A Major Character Finally Returned to 'Game of Thrones' to Sway the Battle of Winterfell
She told us she was coming back. Melisandre, the Red Woman, foreshadowed her own return multiple times in the course of the series. She told Arya she would see her again when she took Gendry away to leech him of his king's blood; when she departed Dragonstone for Volantis, she told Varys that she would die in Westeros, just like him.
And now she's back, having arrived at Winterfell just before the united living forces do battle with the dead. Just in time, too, because without her, wights would've ended the war before it even really started. That means it's time to take a look at the Red Woman's legacy, and what she's up to now that armies of the undead blasted through Winterfell.
Even though Melisandre hasn't been physically present before the third episode of the eighth season, her words have been looming large over these final episodes. She, of course, supplied the Azor Ahai prophecy, telling Daenerys that "only the prince who was promised can bring the dawn" during the Long Night. Now, the Long Night is very much upon our heroes, and we're still not sure exactly who this "prince" is, though he or she is purportedly a reincarnated version of the Azor Ahai who was the victor of the first Long Night.
The third episode of Game of Thrones' final season perfectly encapsulates Melisandre's paradoxically potent, yet ineffective magic. She chants Valyrian to light the Dothraki swords on fire, but all of them get snuffed out. She temporarily saves the day by summoning fire to light the trenches, but the Army of the Dead figures out how make bridges of zombie bodies to breach them. The Red Woman has also interacted with Arya in the past, telling her she would shut many eyes in the future -- including blue ones, which Melisandre references when they meet again in Winterfell, Arya having slain a few dozen wights. This, however, turns out to be the Red Woman's greatest prophecy of all, given what Arya winds up doing to save the day in the episode's dying moments.
Melisandre's legacy is a strange one; she's always been both incredibly right and really wrong, helpful and destructive in equal measure. She's responsible for what is arguably the most horrifying moment in the series history: Convincing Stannis that he should burn his daughter Shireen to ensure his victory. That, quite obviously, did not pan out. It branded her as one of the series' worst villains, and ultimately led to her banishment by Jon and Dany.

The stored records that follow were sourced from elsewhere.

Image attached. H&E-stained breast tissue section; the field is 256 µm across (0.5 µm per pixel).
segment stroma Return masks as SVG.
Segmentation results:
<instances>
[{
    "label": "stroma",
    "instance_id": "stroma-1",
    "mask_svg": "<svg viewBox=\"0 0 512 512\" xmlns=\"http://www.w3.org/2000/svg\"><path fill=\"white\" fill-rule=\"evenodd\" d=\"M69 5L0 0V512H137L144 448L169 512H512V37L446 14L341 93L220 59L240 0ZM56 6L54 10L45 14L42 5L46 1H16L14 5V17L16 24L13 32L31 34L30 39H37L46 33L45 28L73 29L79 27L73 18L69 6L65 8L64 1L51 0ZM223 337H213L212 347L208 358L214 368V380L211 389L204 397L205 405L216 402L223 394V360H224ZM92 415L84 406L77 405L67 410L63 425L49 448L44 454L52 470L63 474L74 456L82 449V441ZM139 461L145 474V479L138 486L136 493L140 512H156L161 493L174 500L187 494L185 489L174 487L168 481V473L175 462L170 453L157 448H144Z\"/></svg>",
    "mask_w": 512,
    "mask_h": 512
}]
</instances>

And yet she's also been offered something of a redemption arc, helping to revive hero Jon Snow. With her return to Westeros, Melisandre proves crucial in beating off the wights... until they overrun Winterfell anyway. Despite her convictions and her Valyrian phrases, her "help" is always tainted.
If you don't want to go far as redemption, she's at least sympathetic in her new conflict. She's a priestess whose beauty is held together by a necklace, a fact that will prove important to her fate; without her magic, she's physically crumbling. She did terrible deeds in service of her misguided beliefs, but resolved to make Daenerys and Jon meet. (Though who knows how that's going to turn out -- their being related and everything.) In an interview, actor Carice Van Houten told HuffPost that Melisandre "sees herself more as a matchmaker at this point, bringing together the right people in the right place. Yes, steering people in the right direction because that’s more her job now."
Despite her flaws, she knows her role is to sacrifice herself, to offer her magic as long as she could so that others can better fight the Army of the Dead. In the end, though, her words to Ser Davos prove true in an unexpected way. As she trudges out past the carnage left in the wake of the battle -- which she survives -- Melisandre takes off her necklace, the one thing preserving her youth. While Davos looks on, she quickly ages before dropping her trademark red cloak and falling into the snow. She wrought a lot of pain in Game of Thrones, but it's tough to argue that she's coming from a disingenuous place. Melisandre says that the Lord of Light brought Beric (and his sick fire sword) back for a purpose, which he served by dying. In the end, Melisandre served her purpose, too, which turns out to be inspiring Arya Stark to destroy the Night King. Just when your faith in the Lord of Light is at its lowest point, Melisandre shows why she's certainly not an antagonist. Despite what The Hound says, you can beat death. Now that Melisandre's arc is done, she no longer needs to fight death herself.